# Suspend to RAM broken with kernel > 3.3.x

## razer

Hi,

I can't have a working suspend to ram on my system with kernels 3.4.x and 3.5.x, gentoo and vanilla sources tested

Suspend to disk (hibernate) is working

The suspend seems to work, but give a system freeze on resume : screen appears, but no reaction to mouse/keyboard...

Resume is working when xorg is stopped, but the system freeze in a same way when I try to restart it

My hardware :

ASROCK H61M/U3S3 - Chipset Intel H61 - Socket

1155

INTEL i3-2100 3.10GHz - 3Mo cache - Graphic HD

2000 - Socket LGA1155

lspci -v output :

http://shorttext.com/NXKmwx

Kernel config (all "not set" things filtered out : shorttext size limitation :

http://shorttext.com/LrSzLSO

Wonder if someone know the trick or have the same issue

Thanks in advance

----------

## avx

How do you suspend? pm-utils, upower, `echo mem > ...`? Does it happen both from X11 and from VT?

----------

## razer

 *avx wrote:*   

> How do you suspend? pm-utils, upower, `echo mem > ...`? Does it happen both from X11 and from VT?

 

pm-utils, but direct echo mem > /proc/... give the same issue

Freeze on resume from x11, ok from vt, but then freeze the same way when restarting x11

Thanks

----------

## avx

What are you running, (un-)stable? I'm running ~amd64 and can't reproduce with my Intel systems, neither on 3.4 nor 3.5(didn't test 3.3).

Any errors in logfiles(X.org, suspend logs, dmesg, ...)?

----------

## razer

 *avx wrote:*   

> What are you running, (un-)stable? I'm running ~amd64 

 

The same here

 *avx wrote:*   

> Any errors in logfiles(X.org, suspend logs, dmesg, ...)?

 

Don't have time to give any output (even with debug mode enabled in kernel), since it freeze before :/

----------

## Fran

I have the exact same issue. Asus P5V-VM mobo, working as server (no X running). I suspend ok and after resume everything seems to have gone well: screen comes back, I see the VT prompt just as I left it... but everything is frozen.

In my case it doesn't happen all the times. Once every 3 or 4 suspend/resume cycles, more or less. 

Nothing wrong in the logs.

I'll try with an older kernel (3.3) and see what happens.

----------

## pd1986

I have the similar issue, but not so bad.

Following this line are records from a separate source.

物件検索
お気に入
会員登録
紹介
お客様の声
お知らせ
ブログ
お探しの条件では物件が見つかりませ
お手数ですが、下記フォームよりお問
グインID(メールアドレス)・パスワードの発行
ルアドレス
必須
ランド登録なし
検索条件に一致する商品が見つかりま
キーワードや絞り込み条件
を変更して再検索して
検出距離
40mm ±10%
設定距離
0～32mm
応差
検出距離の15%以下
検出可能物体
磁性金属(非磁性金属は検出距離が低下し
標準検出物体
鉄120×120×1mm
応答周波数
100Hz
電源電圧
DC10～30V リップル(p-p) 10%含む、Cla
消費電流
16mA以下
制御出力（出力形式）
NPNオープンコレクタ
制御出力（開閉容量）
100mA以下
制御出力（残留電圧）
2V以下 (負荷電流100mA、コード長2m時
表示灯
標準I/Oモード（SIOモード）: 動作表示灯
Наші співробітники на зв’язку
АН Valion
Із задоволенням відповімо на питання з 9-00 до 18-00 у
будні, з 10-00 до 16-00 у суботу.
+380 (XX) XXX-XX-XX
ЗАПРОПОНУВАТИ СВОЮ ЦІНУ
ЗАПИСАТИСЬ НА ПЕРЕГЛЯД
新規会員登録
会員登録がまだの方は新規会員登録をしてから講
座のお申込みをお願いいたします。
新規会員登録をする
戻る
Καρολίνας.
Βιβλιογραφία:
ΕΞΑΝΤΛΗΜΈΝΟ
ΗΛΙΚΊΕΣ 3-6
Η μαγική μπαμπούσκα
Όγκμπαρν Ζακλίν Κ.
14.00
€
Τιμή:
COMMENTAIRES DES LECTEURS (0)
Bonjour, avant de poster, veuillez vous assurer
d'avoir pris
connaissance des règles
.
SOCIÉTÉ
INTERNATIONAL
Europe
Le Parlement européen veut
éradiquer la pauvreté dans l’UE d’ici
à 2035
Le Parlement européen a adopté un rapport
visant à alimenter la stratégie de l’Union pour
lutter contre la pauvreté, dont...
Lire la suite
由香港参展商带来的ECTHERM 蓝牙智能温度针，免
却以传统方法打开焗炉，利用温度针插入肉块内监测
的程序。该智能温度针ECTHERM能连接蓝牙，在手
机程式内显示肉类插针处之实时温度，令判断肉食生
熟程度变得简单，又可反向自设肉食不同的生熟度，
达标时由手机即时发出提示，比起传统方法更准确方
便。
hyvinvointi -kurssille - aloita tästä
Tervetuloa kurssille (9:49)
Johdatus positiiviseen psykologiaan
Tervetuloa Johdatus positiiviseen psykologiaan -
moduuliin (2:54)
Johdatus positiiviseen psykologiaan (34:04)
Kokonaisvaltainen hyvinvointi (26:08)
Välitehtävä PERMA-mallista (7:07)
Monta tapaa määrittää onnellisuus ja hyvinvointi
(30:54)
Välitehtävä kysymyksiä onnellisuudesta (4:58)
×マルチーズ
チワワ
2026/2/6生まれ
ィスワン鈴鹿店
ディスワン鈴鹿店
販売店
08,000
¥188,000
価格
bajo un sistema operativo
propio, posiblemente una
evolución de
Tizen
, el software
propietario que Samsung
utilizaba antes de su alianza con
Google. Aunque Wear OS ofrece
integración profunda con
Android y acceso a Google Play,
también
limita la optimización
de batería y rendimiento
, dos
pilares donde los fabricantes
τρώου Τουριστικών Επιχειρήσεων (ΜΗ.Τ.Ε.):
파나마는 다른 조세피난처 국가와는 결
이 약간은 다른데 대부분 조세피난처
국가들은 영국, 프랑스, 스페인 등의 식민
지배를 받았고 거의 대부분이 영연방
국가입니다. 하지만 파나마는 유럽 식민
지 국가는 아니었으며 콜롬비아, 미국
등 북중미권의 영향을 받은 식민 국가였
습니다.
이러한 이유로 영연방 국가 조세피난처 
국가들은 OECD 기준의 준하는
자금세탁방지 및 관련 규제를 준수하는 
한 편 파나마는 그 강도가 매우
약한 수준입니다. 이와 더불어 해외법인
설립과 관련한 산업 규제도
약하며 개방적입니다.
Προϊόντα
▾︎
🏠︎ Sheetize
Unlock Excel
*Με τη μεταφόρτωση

after resuming, the laptop_mode stops working as welle as the keybinding Fn+F6 or F7 to control brightness, and so does the alt+Fx. Normally, in xfce (my desktop environment) alt+Fx have other functions such as, alt+F1 show menu, alt+F2 pop up the command windows, but after suspending and resuming, alt+F1 returns to the function of terminal switch.

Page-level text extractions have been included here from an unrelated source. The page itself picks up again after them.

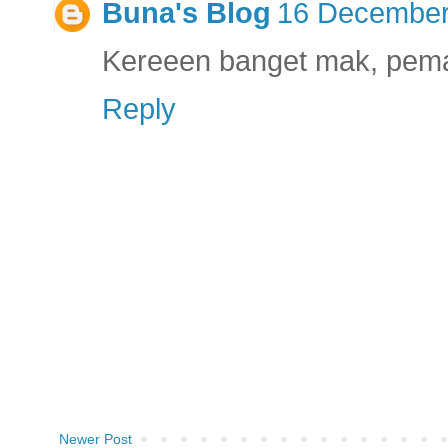
Buna's Blog
16 December 
Kereeen banget mak, pem
Reply
Newer Post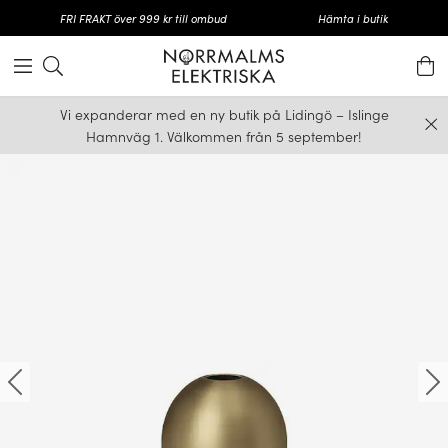
FRI FRAKT över 999 kr till ombud
Hämta i butik
Vi expanderar med en ny butik på Lidingö – Islinge
Hamnväg 1. Välkommen från 5 september!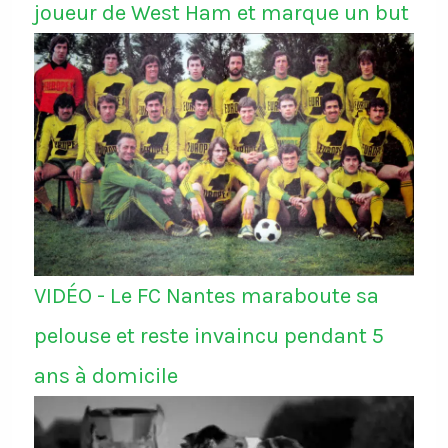
joueur de West Ham et marque un but
VIDÉO - Le FC Nantes maraboute sa
pelouse et reste invaincu pendant 5
ans à domicile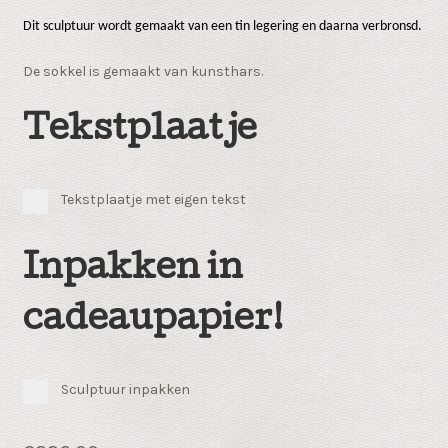
Dit sculptuur wordt gemaakt van een tin legering en daarna verbronsd.
De sokkel is gemaakt van kunsthars.
Tekstplaatje
Tekstplaatje met eigen tekst
Inpakken in
cadeaupapier!
Sculptuur inpakken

When I suspend and resume in terminal (X is not running), it is black on the screen. but the keyboard still works, I could still make "reboot" to restart, and "startx" to enter my X window.

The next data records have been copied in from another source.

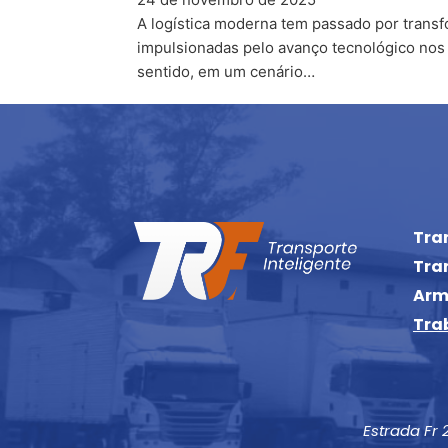
A logística moderna tem passado por transf
impulsionadas pelo avanço tecnológico nos
sentido, em um cenário…
Tra
Tra
Ar
Tra
Estrada Fr 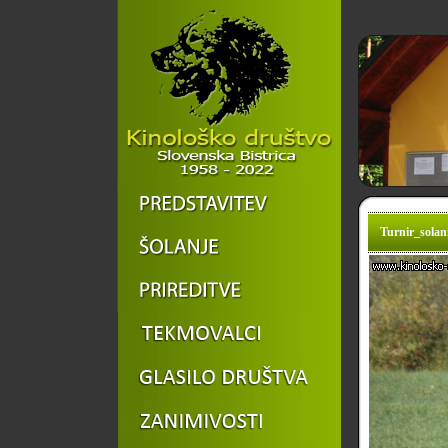
Turnir_solani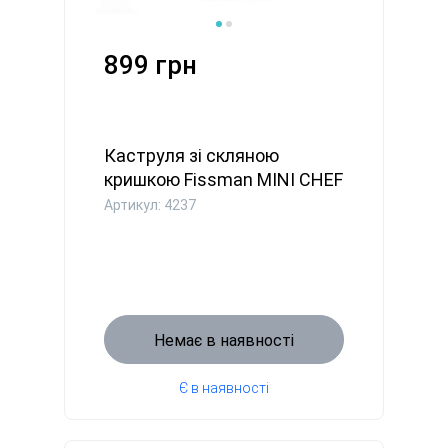
899 грн
Каструля зі скляною
кришкою Fissman MINI CHEF
16x7...
Артикул: 4237
Немає в наявності
Є в наявності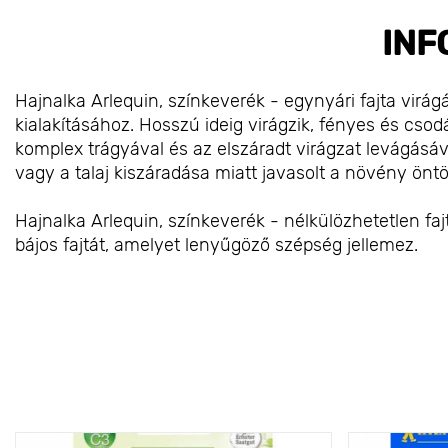
INF
Hajnalka Arlequin, színkeverék - egynyári fajta virá
kialakításához. Hosszú ideig virágzik, fényes és csod
komplex trágyával és az elszáradt virágzat levágásá
vagy a talaj kiszáradása miatt javasolt a növény öntö
Hajnalka Arlequin, színkeverék - nélkülözhetetlen fa
bájos fajtát, amelyet lenyűgöző szépség jellemez.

I would like to how to fix it. Thanks.

----------

## pd1986

I am sorry, this time, alt+Fx do what they should do. I don't know why

----------

## nqzero

just confirming razer's issue. i have exactly this issue - suspending with xorg running, or running xorg after suspend/resuming, results in a frozen system (no response to ping, blank screen of death)

foxconn h61s with a (sandy bridge) i3-2105

3.5.0 kernel (ubuntu 12.10 - apologies in advance)

.xsession-errors doesn't get updated. i haven't tried hibernate

 *razer wrote:*   

> 
> 
> I can't have a working suspend to ram on my system with kernels 3.4.x and 3.5.x, gentoo and vanilla sources tested
> 
> Suspend to disk (hibernate) is working
> ...

 

----------